Rev. Wright said his harsh assessment of the nation’s government was “about policy, not the American people.” And he said that wouldn’t stop with an Obama presidency. He said he told Mr. Obama, “If you get elected November 5, I’m coming after you.”

Mr. Obama responded to Rev. Wright yesterday in North Carolina, telling reporters that his former pastor’s decision to speak out was in no way connected to his campaign.

“Some of the comments that Reverend Wright has made offended me and I understand why they offend the American people,” Mr. Obama said. “He does not speak for me. He does not speak for the campaign.”

Appearing later on MSNBC’s “Hardball,” Mr. Obama’s top strategist, David Axelrod, called Rev. Wright’s re-emergence a “needless distraction” and said it “isn’t helpful.”

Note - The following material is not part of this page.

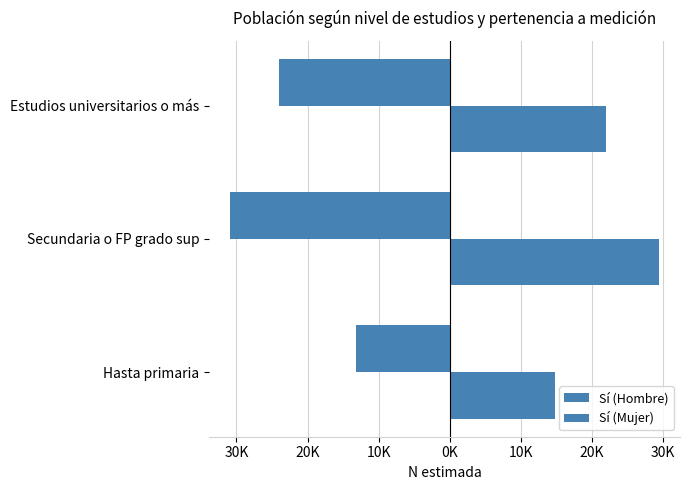

Which series has the widest spread of values?

Sí (Hombre)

After delivering a 25-minute speech yesterday, Rev. Wright answered questions submitted by journalists seeking his reaction to a range of hot-button issues, from President Clinton’s association with race during the campaign to a joke about Rev. Wright by the comedian Chris Rock.

Although he emphasized his role as a pastor and not a politician, Rev. Wright joked about his prominence in the political season: “I’m not running for office. I am open to being vice president,” he quipped to laughs.

He also took a sharp shot at the current officeholder when asked about his patriotism. “I served six years in the military. Does that make me unpatriotic? How many years did Cheney serve?” he said.

Rev. Wright also was asked repeatedly about Israel and his association with Minister Louis Farrakhan, who has been roundly criticized in the Jewish community for anti-Semitic statements.

“Everyone wants to paint me as an anti-Semite because of what Louis Farrakhan said 20 years ago,” Rev. Wright said, calling the Nation of Islam leader “one of the most important voices in the 20th and 21st century” but adding that he does not agree with him on everything. Yet he also defended Minister Farrakhan by saying he had said, “Zionism — not Judaism — is a ‘gutter religion.'”

Rev. Wright pointed out that President Carter had likened Israeli policies to apartheid, although he denied doing so himself: “Israel has a right to exist and Israelis have a right to exist, as I said, reconcile one to another.”